Background Rheumatoid Arthritis (RA) is a chronic, degenerative, disabling and costly disease, particularly in its early form. There is evidence that cyclosporine A (CsA) is a disease modifying antirheumatic drug (DMARD) and is effective in slowing down the joint damage progression of early RA.

Objectives To assess the economic profile of CsA.

Methods TECHNIQUE: Incremental cost effectiveness analysis (CEA). PATIENTS AND DATA: collected from the GRISAR study, a multicenter, prospective, long-term, open-label with a blinded radiological end-point, randomised study of CsA vs conventional DMARDs. ALTERNATIVES: CsA vs conventional DMARDs. PERSPECTIVE: Italian National Health Service. COSTS: direct healthcare costs (drugs, diagnostics, hospitalisations for serious a dverse events -SAEs-) expressed in Euro 2000. EFFECTS: progression in the eroded joint count (PEJC) according to the Larsen-Dale method and reduction in working capacity due to RA. OTUCOME: Incremental cost effectiveness ratio [ICERpejc = (Ccsa-Cdmards)/(PEJC csa-PEJC dmards)].

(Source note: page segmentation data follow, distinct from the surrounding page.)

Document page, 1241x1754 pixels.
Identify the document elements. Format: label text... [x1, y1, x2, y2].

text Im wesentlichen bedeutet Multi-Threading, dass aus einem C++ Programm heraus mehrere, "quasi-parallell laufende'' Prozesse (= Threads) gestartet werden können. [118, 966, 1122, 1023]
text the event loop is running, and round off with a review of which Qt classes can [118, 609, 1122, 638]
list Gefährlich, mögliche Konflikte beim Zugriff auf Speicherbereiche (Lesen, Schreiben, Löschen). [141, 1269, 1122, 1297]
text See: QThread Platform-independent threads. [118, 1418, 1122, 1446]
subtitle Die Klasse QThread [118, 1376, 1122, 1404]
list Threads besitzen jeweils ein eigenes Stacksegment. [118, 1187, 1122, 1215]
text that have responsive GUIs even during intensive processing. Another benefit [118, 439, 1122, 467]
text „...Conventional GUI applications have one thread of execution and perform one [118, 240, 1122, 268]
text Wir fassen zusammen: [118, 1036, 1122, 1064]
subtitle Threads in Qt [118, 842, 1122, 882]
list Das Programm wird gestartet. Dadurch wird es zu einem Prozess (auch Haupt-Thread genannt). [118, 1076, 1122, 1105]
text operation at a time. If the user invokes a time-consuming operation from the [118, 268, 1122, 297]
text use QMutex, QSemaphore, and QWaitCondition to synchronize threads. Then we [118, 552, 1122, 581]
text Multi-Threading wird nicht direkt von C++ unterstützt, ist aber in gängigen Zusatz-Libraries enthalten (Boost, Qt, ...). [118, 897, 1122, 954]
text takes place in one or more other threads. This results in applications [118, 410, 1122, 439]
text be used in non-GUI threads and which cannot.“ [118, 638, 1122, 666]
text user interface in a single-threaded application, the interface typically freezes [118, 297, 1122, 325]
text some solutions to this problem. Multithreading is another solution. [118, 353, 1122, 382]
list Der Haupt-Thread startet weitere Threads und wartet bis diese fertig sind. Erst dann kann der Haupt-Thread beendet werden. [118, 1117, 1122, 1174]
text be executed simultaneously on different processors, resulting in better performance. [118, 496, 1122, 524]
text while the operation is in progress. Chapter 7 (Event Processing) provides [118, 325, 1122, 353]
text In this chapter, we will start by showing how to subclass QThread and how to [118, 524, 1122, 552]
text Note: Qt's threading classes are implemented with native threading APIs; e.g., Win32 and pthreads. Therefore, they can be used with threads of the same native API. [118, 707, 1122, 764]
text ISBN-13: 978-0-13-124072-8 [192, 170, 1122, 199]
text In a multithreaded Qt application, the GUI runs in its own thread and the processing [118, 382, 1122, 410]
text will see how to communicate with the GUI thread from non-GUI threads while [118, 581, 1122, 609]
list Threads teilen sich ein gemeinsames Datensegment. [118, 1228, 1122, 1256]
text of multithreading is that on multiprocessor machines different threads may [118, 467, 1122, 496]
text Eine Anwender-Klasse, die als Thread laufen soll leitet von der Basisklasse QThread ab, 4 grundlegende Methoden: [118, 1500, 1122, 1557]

Results 248 early severe RA patients (F/M 196/52; mean age 48.7+11.9 yrs) were considered in this analysis. The mean duration of f-up was 3.9 years. Compared to conventional DMARDs, CsA patients showed higher costs for drugs (Euro 12340 vs 1300, p < 0.05), SAE and diagnostics (Euro 2540 vs 2430, P = NS), and total cost (Euro 14880 vs 3730, p < 0.05). The progression of RA measured through PEJC was slower in CsA patients compared to conventional DMARDs (1.9 vs 3.2, p < 0.05), resulting in an ICER of Euro 8,570 per erosion avoided. Compared to conventinal DMARDs, less patients in the CsA group stopped working because of RA (2.7% compared to 7.8%).

Conclusion This is one of the first prospective CEAs based on a prospective, long-term, randomised clinical trial with a pragmatic design in early RA. Our estimates show that CsA incremental effectiveness is achieved at a reasonable incremental cost. When considered in the perspective of early severe RA, CsA has a favourable pharmacoeconomic profile since CsA.